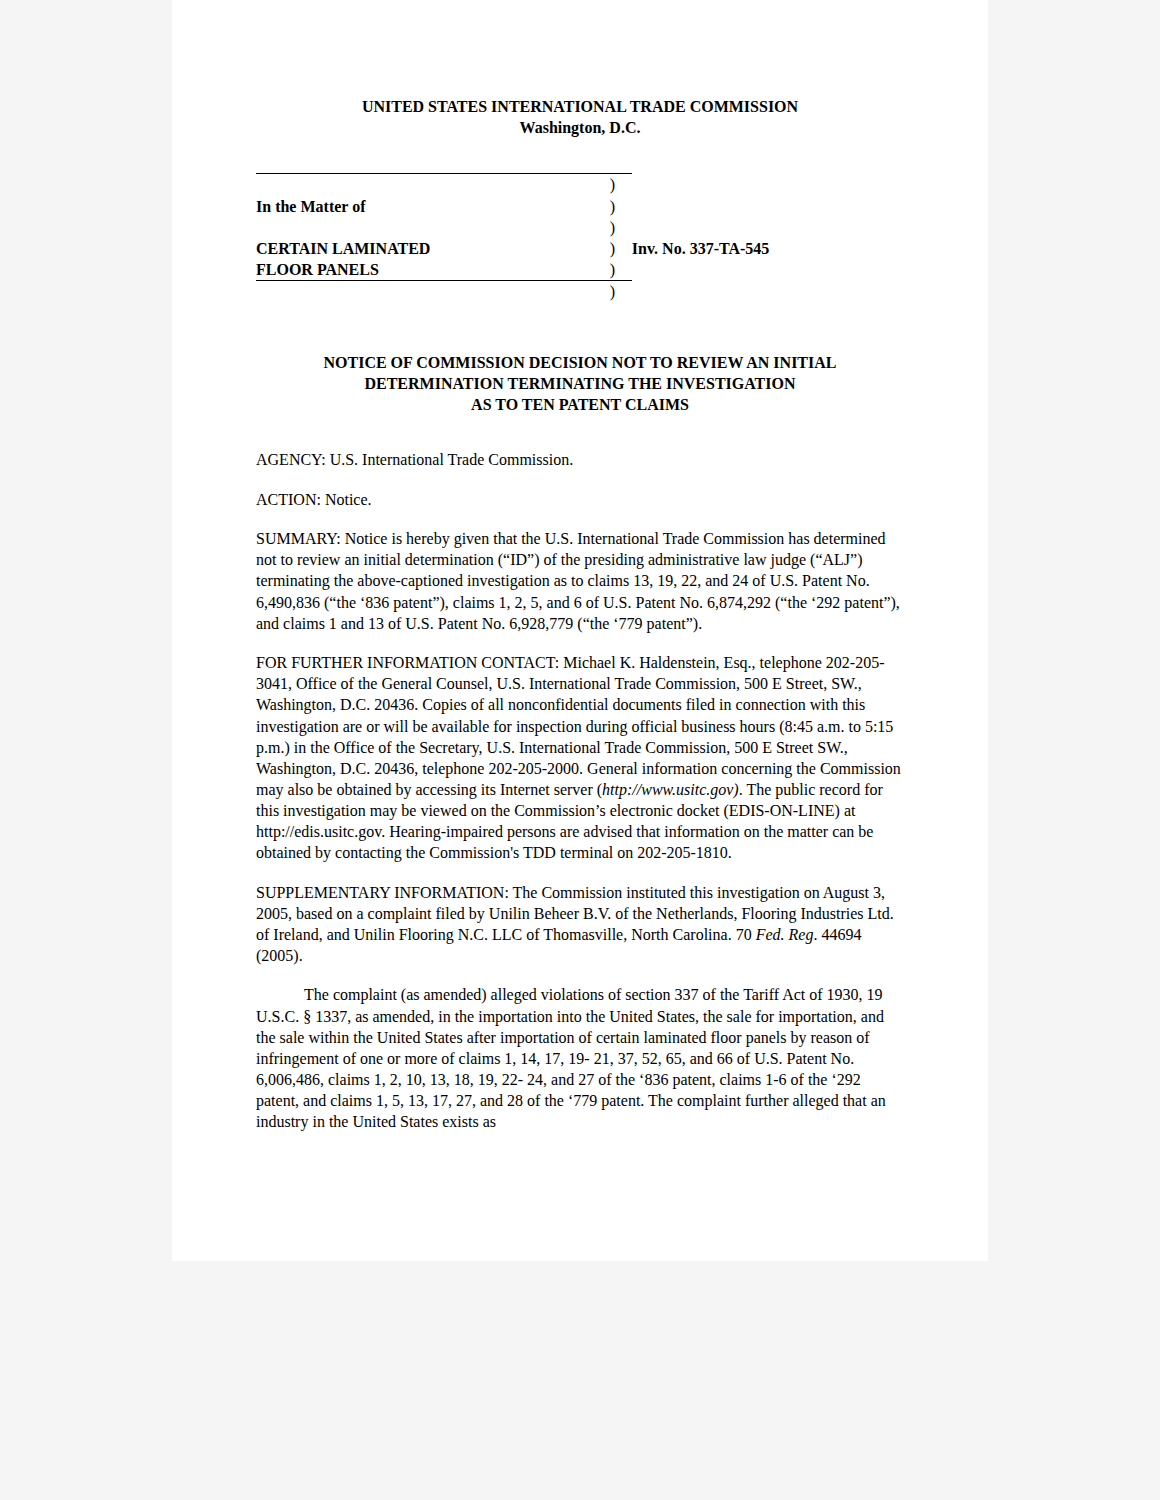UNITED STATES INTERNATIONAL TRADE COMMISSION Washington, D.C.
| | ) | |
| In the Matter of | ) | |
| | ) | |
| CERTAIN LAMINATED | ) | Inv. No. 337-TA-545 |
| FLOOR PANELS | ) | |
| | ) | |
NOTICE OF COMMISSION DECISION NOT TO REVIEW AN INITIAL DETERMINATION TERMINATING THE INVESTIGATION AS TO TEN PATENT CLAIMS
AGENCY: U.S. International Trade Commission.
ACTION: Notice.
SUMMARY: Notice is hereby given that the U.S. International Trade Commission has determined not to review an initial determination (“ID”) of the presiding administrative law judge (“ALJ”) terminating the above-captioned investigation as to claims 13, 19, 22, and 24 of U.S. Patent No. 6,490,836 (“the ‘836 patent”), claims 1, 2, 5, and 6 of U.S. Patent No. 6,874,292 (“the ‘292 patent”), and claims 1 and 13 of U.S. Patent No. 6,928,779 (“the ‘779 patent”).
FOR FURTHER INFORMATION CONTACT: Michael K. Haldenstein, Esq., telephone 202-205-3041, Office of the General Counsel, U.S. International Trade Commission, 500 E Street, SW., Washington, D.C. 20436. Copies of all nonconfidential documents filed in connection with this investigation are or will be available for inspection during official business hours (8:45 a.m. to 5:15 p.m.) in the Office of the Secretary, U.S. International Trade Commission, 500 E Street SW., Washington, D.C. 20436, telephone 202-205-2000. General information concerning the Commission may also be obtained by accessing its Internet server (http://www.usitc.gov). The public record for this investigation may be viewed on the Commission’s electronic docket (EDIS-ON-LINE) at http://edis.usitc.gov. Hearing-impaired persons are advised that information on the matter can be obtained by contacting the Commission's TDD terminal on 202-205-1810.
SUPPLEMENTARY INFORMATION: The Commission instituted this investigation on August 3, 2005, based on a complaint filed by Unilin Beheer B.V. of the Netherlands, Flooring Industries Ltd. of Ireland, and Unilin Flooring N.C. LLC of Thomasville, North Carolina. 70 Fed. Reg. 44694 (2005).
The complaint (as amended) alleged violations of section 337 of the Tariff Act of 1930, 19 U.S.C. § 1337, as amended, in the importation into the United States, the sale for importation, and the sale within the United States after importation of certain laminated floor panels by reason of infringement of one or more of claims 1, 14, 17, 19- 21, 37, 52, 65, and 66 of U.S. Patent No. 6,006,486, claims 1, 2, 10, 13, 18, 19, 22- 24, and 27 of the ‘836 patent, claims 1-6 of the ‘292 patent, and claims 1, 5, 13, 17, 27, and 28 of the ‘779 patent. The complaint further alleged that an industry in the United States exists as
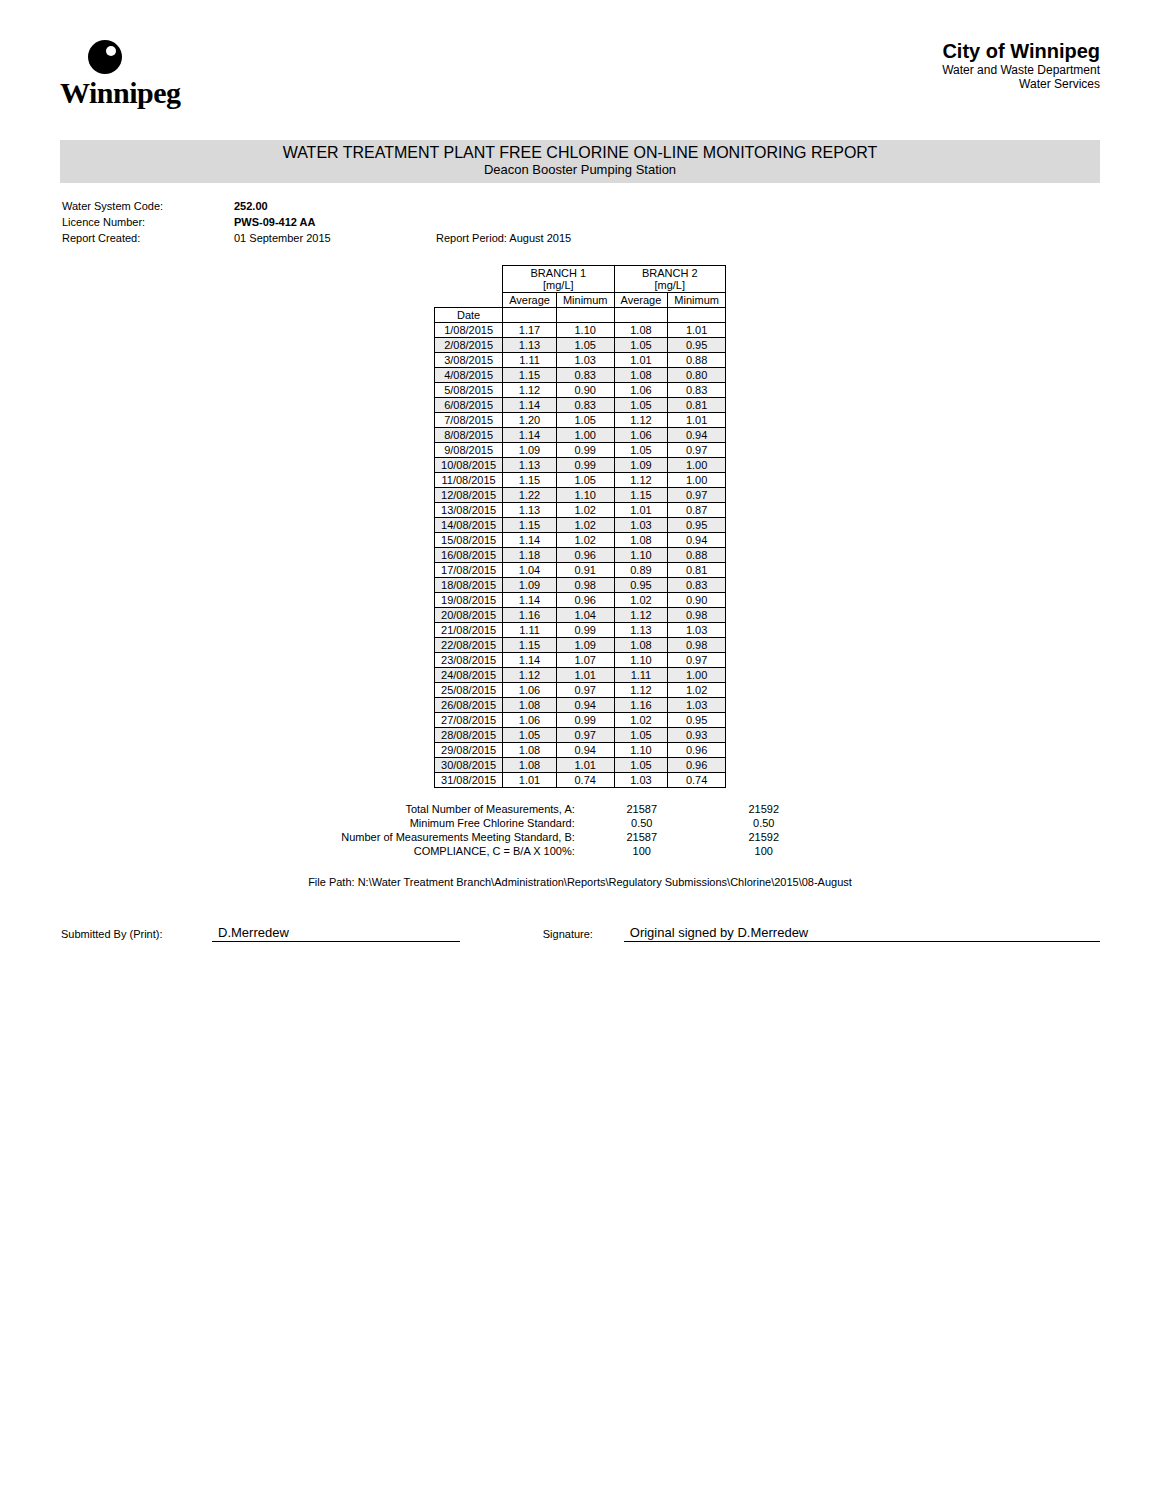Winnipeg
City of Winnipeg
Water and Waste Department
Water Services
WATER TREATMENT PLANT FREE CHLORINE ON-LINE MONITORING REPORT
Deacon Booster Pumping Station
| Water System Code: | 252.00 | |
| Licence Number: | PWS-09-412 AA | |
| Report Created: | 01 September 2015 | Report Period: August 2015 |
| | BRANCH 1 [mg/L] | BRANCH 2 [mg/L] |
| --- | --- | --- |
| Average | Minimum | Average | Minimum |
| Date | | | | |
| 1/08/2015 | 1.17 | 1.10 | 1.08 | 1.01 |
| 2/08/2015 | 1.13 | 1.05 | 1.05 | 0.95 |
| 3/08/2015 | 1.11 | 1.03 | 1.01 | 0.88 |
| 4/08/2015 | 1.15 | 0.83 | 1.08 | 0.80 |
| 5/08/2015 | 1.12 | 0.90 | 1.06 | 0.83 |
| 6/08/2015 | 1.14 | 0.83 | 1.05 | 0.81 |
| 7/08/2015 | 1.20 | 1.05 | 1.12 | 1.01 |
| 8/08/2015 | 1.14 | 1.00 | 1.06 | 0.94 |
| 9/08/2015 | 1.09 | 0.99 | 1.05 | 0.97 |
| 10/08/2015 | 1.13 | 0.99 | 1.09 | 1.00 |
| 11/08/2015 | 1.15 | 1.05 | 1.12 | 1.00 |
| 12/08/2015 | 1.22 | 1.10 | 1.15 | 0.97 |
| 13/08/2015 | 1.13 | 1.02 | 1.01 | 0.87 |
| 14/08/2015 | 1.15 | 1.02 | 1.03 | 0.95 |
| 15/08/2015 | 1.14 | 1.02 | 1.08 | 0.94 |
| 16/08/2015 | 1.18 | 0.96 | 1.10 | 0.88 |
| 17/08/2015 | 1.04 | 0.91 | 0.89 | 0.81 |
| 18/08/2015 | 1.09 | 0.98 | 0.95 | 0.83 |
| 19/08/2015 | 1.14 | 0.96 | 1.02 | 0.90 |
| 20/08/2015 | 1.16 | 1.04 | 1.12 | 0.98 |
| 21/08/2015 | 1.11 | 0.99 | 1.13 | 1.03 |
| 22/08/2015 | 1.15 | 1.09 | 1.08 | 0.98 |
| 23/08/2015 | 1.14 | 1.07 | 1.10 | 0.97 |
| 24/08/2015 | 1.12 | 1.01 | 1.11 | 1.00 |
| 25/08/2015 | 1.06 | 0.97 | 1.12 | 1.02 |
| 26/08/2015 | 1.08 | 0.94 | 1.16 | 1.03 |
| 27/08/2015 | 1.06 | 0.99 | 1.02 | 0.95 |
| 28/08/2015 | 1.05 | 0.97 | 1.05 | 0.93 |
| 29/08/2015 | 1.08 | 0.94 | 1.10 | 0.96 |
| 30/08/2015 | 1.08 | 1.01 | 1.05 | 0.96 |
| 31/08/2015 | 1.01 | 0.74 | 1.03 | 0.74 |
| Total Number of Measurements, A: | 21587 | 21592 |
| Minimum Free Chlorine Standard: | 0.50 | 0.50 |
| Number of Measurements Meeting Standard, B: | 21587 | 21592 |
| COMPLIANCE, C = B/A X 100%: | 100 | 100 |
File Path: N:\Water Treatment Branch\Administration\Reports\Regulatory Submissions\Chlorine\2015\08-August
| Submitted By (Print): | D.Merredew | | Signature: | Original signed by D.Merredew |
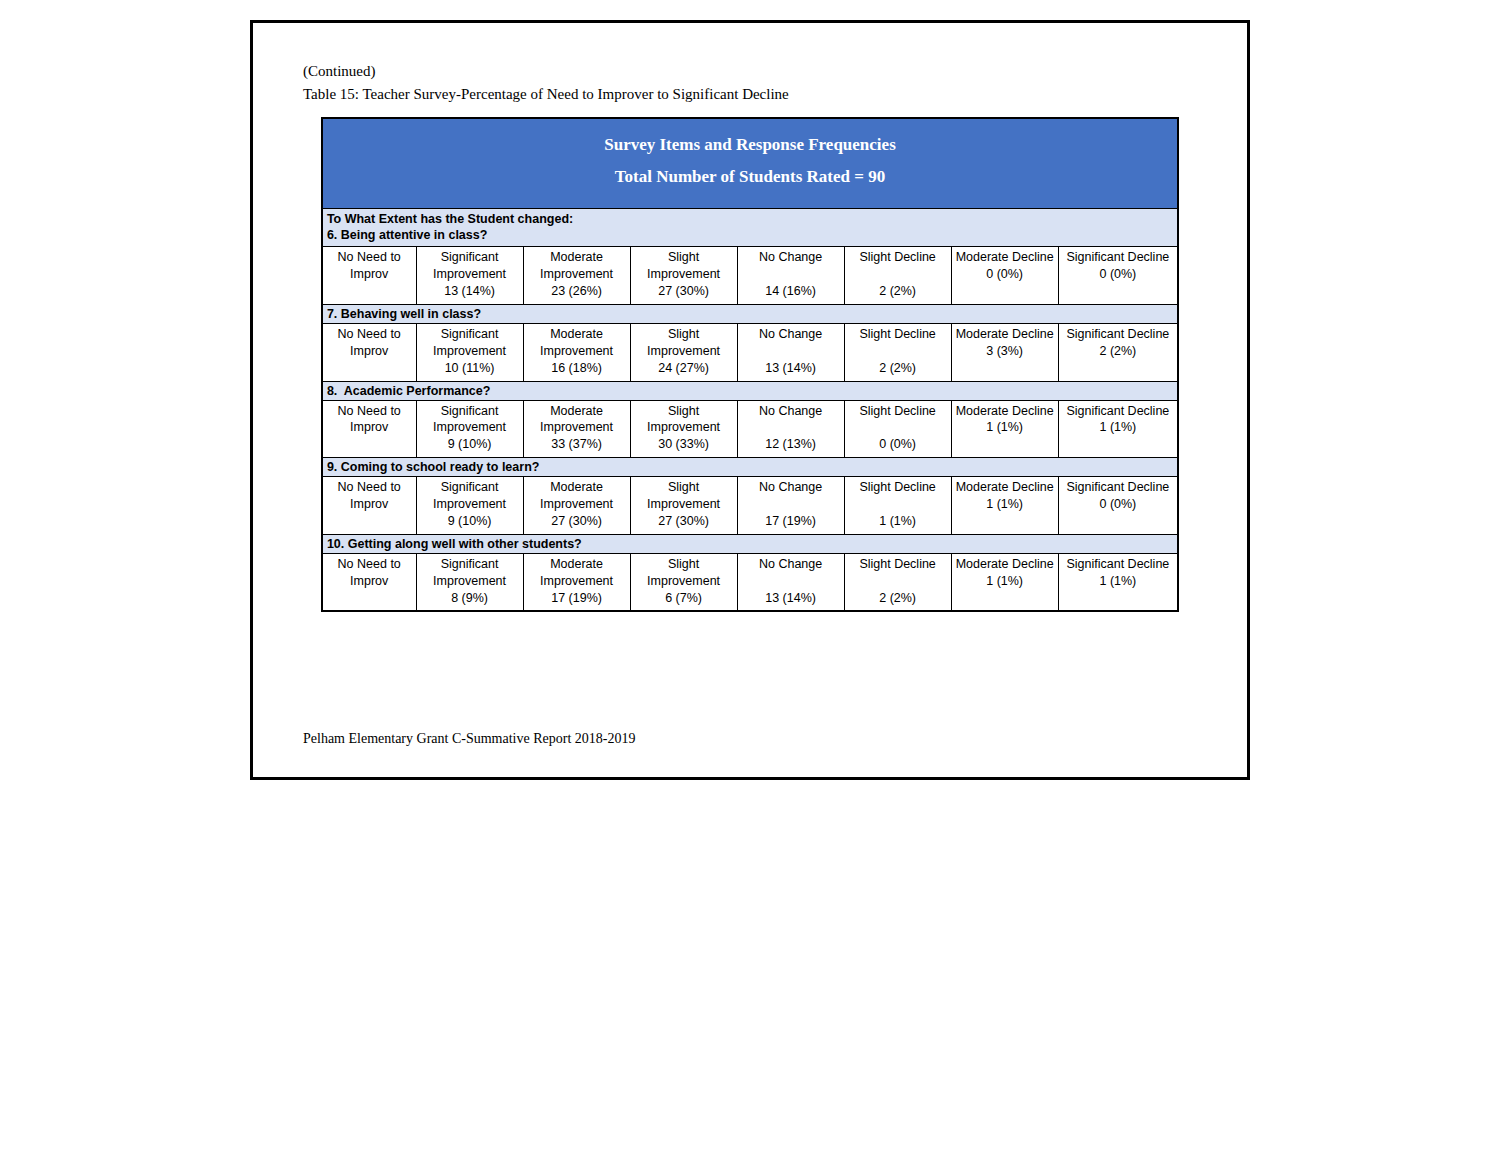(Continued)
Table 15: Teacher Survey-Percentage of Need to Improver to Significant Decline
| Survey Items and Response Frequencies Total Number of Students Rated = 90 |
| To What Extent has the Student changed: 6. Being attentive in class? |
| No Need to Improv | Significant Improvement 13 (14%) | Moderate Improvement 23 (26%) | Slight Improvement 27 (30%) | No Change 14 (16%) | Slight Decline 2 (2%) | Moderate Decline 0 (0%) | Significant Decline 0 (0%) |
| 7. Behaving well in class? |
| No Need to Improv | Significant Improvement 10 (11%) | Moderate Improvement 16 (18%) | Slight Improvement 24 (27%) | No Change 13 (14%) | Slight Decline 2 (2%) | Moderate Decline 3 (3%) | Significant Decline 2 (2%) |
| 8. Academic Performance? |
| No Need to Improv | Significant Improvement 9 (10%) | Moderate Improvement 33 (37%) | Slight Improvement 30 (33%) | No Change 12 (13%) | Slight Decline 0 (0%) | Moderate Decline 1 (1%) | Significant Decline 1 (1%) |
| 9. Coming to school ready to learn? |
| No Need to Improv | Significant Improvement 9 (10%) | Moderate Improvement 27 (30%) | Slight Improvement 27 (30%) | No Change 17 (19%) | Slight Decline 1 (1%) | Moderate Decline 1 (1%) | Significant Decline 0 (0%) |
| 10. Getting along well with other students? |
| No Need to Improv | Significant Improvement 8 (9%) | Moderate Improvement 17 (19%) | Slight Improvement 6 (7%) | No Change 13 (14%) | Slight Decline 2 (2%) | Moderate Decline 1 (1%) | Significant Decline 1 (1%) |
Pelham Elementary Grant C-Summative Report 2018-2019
────────
*Action item*: All lines above from the one containing "No. 337-TA-545 |" to the one containing "SUMMARY: Notice is" must be repeated exactly, both lines included, and no others.

*Answer to this problem*:
| CERTAIN LAMINATED | ) | Inv. No. 337-TA-545 |
| FLOOR PANELS | ) | |
| | ) | |
NOTICE OF COMMISSION DECISION NOT TO REVIEW AN INITIAL DETERMINATION TERMINATING THE INVESTIGATION AS TO TEN PATENT CLAIMS
AGENCY: U.S. International Trade Commission.
ACTION: Notice.
SUMMARY: Notice is hereby given that the U.S. International Trade Commission has determined not to review an initial determination (“ID”) of the presiding administrative law judge (“ALJ”) terminating the above-captioned investigation as to claims 13, 19, 22, and 24 of U.S. Patent No. 6,490,836 (“the ‘836 patent”), claims 1, 2, 5, and 6 of U.S. Patent No. 6,874,292 (“the ‘292 patent”), and claims 1 and 13 of U.S. Patent No. 6,928,779 (“the ‘779 patent”).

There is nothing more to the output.